_Aim of the exercise:_
When you reach the line in the listing below that contains "cells show no", begin returning lines exactly as written, and stop after the line that contains "is low levels". Return no other lines.

_Input records:_
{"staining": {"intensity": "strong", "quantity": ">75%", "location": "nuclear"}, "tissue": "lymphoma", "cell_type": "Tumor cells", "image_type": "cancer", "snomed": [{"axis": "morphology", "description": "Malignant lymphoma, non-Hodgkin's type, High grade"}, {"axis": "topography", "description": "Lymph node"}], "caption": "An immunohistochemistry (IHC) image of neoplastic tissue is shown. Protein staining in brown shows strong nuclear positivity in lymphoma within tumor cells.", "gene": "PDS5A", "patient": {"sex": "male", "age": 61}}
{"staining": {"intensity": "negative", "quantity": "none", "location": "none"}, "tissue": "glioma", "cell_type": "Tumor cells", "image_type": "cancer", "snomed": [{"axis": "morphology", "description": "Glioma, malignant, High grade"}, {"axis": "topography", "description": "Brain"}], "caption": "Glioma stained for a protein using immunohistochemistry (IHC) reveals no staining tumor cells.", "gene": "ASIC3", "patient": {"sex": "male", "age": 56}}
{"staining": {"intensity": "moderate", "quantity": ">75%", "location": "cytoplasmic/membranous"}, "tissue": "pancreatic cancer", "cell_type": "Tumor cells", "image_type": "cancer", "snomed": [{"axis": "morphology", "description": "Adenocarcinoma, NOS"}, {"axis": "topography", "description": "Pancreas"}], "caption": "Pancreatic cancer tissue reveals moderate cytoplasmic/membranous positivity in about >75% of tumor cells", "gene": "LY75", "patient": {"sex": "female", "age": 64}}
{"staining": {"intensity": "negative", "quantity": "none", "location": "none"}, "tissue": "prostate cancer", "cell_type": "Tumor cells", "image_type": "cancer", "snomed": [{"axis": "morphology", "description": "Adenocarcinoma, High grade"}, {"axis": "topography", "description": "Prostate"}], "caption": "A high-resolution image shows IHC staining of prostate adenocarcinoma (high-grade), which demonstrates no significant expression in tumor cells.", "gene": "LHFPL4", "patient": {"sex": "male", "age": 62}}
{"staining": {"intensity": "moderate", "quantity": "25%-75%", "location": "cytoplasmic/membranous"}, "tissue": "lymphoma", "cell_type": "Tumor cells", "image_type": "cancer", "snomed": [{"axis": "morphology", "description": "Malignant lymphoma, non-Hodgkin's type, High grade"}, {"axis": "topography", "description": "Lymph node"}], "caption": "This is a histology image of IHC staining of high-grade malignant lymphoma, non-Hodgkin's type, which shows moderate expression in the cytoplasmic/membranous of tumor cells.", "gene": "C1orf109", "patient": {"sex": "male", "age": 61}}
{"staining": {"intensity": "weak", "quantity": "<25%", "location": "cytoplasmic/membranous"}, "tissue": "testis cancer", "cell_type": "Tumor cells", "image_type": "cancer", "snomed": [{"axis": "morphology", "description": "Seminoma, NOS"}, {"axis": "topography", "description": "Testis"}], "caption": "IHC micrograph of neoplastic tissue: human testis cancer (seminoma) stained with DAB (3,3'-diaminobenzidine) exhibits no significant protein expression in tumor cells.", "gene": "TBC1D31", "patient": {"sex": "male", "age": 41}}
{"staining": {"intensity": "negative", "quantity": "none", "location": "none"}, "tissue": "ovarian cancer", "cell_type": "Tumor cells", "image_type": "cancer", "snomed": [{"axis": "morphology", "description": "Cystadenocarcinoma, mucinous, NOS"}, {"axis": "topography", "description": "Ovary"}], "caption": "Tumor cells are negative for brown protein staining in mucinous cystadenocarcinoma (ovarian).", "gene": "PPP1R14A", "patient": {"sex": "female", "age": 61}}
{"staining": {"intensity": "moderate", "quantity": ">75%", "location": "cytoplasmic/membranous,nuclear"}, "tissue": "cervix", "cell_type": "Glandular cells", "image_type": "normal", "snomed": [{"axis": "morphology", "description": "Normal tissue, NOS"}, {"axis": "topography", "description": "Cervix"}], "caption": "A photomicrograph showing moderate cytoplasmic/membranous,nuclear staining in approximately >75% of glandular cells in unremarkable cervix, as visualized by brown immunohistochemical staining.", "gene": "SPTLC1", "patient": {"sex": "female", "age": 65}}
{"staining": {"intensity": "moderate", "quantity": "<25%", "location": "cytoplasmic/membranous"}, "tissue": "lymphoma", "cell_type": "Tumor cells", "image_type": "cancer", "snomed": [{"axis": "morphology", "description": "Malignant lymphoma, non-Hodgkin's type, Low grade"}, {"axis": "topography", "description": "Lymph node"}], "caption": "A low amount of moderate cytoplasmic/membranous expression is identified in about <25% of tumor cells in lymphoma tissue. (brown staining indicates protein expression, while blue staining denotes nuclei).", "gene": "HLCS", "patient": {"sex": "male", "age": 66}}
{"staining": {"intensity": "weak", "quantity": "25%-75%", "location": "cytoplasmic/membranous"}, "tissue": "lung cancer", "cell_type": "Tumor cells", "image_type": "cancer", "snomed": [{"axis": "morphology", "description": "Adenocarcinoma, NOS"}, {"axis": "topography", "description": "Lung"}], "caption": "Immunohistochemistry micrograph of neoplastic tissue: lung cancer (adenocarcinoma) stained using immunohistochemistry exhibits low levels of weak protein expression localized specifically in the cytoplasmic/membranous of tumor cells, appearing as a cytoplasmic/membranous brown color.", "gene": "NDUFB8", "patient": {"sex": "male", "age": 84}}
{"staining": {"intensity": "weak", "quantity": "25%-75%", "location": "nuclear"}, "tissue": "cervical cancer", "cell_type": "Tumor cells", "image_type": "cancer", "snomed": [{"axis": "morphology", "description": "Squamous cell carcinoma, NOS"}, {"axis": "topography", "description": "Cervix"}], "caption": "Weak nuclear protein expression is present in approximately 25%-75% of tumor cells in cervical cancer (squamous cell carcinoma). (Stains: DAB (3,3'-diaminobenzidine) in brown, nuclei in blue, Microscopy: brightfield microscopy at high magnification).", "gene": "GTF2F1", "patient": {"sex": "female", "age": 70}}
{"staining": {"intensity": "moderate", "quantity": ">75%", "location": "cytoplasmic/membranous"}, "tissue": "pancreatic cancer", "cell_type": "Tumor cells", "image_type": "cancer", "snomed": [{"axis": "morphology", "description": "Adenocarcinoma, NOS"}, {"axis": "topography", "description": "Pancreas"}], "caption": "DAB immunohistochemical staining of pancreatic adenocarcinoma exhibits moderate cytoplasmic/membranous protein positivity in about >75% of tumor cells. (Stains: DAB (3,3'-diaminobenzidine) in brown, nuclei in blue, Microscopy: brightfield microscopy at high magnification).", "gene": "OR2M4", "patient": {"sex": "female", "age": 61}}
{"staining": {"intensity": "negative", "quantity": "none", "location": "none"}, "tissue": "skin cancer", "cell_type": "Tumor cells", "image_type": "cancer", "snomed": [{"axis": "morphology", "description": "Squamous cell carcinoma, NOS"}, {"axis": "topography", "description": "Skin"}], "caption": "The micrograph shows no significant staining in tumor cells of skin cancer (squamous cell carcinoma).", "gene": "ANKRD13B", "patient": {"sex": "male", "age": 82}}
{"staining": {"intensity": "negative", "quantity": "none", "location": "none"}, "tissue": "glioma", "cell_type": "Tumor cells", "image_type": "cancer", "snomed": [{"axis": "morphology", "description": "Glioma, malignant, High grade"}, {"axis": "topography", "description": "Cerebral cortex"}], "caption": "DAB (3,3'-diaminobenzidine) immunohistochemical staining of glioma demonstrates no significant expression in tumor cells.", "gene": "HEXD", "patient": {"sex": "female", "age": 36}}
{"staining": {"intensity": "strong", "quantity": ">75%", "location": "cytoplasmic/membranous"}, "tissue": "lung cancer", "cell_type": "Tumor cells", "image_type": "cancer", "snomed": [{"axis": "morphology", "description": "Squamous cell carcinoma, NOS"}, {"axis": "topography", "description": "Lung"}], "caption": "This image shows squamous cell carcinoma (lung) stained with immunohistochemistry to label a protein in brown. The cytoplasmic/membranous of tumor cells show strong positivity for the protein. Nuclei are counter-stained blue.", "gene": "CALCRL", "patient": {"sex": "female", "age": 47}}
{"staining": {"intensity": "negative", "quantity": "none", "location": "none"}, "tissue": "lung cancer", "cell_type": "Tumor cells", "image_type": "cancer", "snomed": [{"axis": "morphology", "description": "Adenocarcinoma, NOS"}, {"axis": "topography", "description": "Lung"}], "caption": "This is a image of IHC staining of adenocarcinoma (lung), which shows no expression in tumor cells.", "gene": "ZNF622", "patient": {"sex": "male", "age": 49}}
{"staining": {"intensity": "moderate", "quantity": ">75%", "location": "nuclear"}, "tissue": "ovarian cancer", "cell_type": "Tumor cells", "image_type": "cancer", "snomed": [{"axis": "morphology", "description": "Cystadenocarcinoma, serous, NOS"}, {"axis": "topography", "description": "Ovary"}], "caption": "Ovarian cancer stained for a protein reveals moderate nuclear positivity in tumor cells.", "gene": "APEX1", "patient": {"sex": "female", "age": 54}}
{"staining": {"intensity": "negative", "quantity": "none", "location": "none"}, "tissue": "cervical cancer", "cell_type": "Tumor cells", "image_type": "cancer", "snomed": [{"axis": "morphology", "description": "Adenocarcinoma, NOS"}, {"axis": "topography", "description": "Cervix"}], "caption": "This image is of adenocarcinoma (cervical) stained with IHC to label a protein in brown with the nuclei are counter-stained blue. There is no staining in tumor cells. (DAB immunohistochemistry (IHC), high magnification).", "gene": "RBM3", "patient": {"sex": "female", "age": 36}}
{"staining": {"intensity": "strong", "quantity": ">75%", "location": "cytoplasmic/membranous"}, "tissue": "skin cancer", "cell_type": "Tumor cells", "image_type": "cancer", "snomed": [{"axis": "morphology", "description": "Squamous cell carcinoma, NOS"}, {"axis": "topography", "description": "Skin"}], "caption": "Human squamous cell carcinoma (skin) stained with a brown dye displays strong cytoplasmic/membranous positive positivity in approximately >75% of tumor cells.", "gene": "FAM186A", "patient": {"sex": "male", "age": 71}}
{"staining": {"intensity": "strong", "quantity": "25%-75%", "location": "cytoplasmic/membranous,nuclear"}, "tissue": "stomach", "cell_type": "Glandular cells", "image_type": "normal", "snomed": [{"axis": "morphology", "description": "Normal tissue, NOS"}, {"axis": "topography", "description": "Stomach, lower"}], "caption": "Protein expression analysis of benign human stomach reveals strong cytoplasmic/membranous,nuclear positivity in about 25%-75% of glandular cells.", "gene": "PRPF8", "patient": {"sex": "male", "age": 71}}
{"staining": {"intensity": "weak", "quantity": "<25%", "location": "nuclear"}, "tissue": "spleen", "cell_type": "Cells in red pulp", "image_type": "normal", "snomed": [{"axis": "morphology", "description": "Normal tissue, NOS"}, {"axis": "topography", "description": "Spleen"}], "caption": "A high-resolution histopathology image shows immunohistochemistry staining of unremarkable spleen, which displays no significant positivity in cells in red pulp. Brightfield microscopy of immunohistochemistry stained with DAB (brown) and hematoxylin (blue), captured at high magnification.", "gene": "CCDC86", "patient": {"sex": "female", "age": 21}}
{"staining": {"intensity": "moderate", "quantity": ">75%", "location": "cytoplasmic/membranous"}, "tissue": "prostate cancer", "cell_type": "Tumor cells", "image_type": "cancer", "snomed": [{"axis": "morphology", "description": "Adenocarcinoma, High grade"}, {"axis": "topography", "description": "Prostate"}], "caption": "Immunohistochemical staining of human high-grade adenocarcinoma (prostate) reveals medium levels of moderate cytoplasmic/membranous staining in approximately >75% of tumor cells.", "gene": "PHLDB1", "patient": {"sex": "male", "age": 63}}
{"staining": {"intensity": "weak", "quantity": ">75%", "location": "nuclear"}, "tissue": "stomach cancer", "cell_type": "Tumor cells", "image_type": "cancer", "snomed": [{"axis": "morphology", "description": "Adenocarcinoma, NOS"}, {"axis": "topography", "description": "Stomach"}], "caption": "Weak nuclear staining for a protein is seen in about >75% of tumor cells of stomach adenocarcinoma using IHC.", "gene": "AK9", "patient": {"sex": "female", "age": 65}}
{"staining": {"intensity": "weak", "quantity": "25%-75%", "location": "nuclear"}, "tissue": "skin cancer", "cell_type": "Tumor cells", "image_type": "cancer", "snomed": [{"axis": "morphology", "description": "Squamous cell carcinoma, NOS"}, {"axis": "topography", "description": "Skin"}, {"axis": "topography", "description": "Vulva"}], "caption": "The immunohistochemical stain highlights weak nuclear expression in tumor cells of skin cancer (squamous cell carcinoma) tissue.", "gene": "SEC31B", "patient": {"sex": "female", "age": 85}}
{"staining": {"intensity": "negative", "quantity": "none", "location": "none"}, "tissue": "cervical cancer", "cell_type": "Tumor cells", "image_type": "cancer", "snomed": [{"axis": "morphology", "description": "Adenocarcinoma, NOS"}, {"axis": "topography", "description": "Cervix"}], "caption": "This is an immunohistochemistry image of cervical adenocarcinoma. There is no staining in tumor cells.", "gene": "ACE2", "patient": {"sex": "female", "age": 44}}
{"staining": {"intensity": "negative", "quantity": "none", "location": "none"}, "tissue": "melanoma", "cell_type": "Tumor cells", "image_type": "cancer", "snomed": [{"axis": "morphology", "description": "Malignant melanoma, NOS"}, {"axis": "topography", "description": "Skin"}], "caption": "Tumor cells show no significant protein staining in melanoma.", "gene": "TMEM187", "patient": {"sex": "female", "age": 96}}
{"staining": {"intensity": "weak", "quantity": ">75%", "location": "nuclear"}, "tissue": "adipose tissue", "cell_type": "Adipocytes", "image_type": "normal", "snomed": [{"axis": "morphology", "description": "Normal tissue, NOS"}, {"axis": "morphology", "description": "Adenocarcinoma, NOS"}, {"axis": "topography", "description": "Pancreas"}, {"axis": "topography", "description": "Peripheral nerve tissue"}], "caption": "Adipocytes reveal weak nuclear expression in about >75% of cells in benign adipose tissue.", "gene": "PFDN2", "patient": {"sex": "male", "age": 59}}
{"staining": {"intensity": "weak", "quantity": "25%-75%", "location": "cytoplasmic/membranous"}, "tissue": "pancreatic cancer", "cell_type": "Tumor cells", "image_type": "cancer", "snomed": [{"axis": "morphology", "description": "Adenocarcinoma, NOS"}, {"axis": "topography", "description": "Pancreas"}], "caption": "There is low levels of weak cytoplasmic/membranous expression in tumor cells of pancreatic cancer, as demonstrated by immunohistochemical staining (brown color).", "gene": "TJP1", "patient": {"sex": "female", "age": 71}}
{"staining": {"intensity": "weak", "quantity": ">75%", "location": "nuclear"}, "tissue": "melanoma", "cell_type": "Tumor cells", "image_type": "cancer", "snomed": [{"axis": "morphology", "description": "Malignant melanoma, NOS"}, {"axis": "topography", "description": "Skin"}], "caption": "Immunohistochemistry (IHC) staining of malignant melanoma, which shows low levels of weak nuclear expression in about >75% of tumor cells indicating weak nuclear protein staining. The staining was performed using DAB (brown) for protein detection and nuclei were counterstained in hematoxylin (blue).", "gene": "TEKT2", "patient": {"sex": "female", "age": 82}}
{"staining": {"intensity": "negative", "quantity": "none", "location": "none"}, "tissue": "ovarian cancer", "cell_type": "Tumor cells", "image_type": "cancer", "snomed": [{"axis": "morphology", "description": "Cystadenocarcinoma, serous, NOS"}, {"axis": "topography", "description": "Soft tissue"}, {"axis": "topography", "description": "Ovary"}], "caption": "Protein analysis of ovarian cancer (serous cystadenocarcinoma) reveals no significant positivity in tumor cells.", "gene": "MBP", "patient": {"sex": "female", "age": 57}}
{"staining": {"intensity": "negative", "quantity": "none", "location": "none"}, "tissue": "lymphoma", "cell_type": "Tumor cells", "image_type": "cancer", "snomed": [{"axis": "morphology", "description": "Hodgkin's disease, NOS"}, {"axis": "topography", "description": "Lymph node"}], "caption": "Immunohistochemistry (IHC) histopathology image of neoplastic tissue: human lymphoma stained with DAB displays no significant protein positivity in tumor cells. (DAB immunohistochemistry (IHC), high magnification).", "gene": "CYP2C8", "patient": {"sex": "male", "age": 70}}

_Answer below:_
{"staining": {"intensity": "negative", "quantity": "none", "location": "none"}, "tissue": "melanoma", "cell_type": "Tumor cells", "image_type": "cancer", "snomed": [{"axis": "morphology", "description": "Malignant melanoma, NOS"}, {"axis": "topography", "description": "Skin"}], "caption": "Tumor cells show no significant protein staining in melanoma.", "gene": "TMEM187", "patient": {"sex": "female", "age": 96}}
{"staining": {"intensity": "weak", "quantity": ">75%", "location": "nuclear"}, "tissue": "adipose tissue", "cell_type": "Adipocytes", "image_type": "normal", "snomed": [{"axis": "morphology", "description": "Normal tissue, NOS"}, {"axis": "morphology", "description": "Adenocarcinoma, NOS"}, {"axis": "topography", "description": "Pancreas"}, {"axis": "topography", "description": "Peripheral nerve tissue"}], "caption": "Adipocytes reveal weak nuclear expression in about >75% of cells in benign adipose tissue.", "gene": "PFDN2", "patient": {"sex": "male", "age": 59}}
{"staining": {"intensity": "weak", "quantity": "25%-75%", "location": "cytoplasmic/membranous"}, "tissue": "pancreatic cancer", "cell_type": "Tumor cells", "image_type": "cancer", "snomed": [{"axis": "morphology", "description": "Adenocarcinoma, NOS"}, {"axis": "topography", "description": "Pancreas"}], "caption": "There is low levels of weak cytoplasmic/membranous expression in tumor cells of pancreatic cancer, as demonstrated by immunohistochemical staining (brown color).", "gene": "TJP1", "patient": {"sex": "female", "age": 71}}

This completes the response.